There are a plethora of institutions that can offer mortgages to prospective home buyers. However, they all have requirements such as credit scores, payment history, etc. to determine if you are eligible for a loan.

So how can one meet these requirements and qualify for a home loan? 

Here are some factors that come into play when lenders are considering you for a home loan.

 

5 Factors Lenders Consider Before You Qualify for a Home Loan

1. Your debt-to-income ratio

One of the things lenders take into consideration is your Debt-to-Income Ratio (DTI).

This is the ratio that compares how much you owe each month to how much you earn in percentage terms.

A high DTI ratio indicates that you are using most of your income to service debts. This means that you are bordering on financial collapse.

Ideally, lenders prefer a DTI lower than 36%, though some lenders accept a DTI ratio as high as 43% can still get one qualified for a mortgage. You can calculate your DTI ratio by dividing your total debt by your gross monthly income.

2. Credit score

A credit score is a number between 300–850 used to evaluate the creditworthiness of a client.

This is the most commonly used metric used by lenders to assess the risk of a borrower.

A Credit score details your:

  • payment history
  • how much debt you have taken
  • number of accounts, etc.

It also shows your financial history such as outstanding debts, bankruptcies, etc.

The higher the credit score, the higher the possibility of obtaining a home loan. Plus, a higher credit score also means lower interest rates would be paid on the loan. Most lenders require a credit score of 620 to get a mortgage.

3. Show proof of income and employment

Most lenders would like to ascertain that you can pay the loan on a consistent basis.

One of the ways they do this is by verifying how much you earn and your employment status. This is why you are required to show proof of income and employment when applying for mortgages.

Lenders require applicants to show that they have a stable full-time job and must be employed for at least two years. Any gaps in between would have to be explained. If you are self-employed you would need to show tax returns, profit and loss statements, and other similar documents as proof of income.

4. Property type

The probability of getting a home loan is also dependent on the type of property you want to buy.

Property determines the amount of loan and how much you would be expected to churn out monthly to service loan payments. For example, you would need to have a higher credit score and would have to churn out more cash for the down payment if you want to buy a secondary or investment property because they are considered riskier.

In the same vein, getting a loan for a primary residence is easier than getting one for a secondary or investment property. This is because primary residences are homes which people want to live in, and as such are less risky for lenders.

5. Assets

Not all scenarios can be envisaged.

In life, we may run into unforeseen circumstances that would affect our finances. Lenders would like to make sure that in the case of any eventuality, you would still be able to meet up with your mortgage obligations.
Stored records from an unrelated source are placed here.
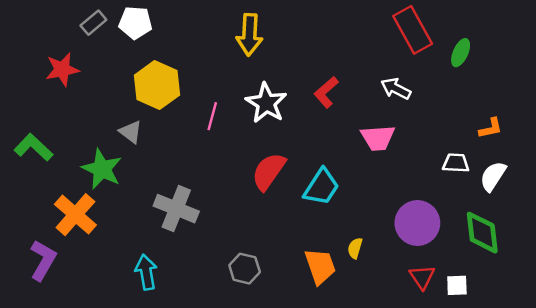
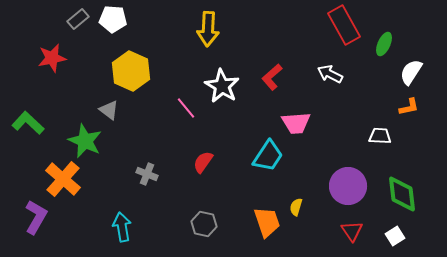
pink line: (212, 116) -> (186, 108), moved, turned -55
pink trapezoid: (378, 138) -> (296, 123), moved
red semicircle: (269, 171) -> (203, 162), moved, size x0.7
white semicircle: (493, 176) -> (411, 72), moved
gray cross: (176, 209) -> (147, 174), size x0.6
white square: (457, 285) -> (395, 236), moved, turned -30

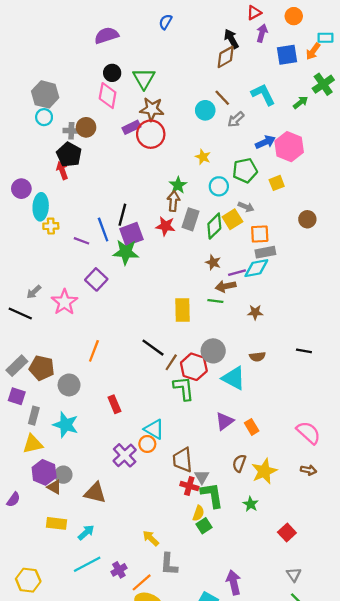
One way they use to access this risk is by ascertaining if you have assets – things that you possess that have value and can be liquidated during an emergency. These assets may include:

  • stocks
  • real estate
  • jewelry
  • contributions in retirement accounts, etc.

 

Final word

Owning a home is the dream of everyone, but rising costs are putting homes beyond the reach of ordinary people.

One way people can use to achieve this important milestone is by taking up loans which would be spread for long periods (as much as 30 years). 

However, the lenders themselves want to know if they would get their money back and interests accrued. As such, they resort to a number of metrics to evaluate your eligibility and creditworthiness. 

A knowledge of these metrics can help you position yourself better so that you can qualify for the loan that you deserve. If you have a steady job, valuable assets and keep your eye on your credit score and  DTI ratio, then you can turn your dream into a reality!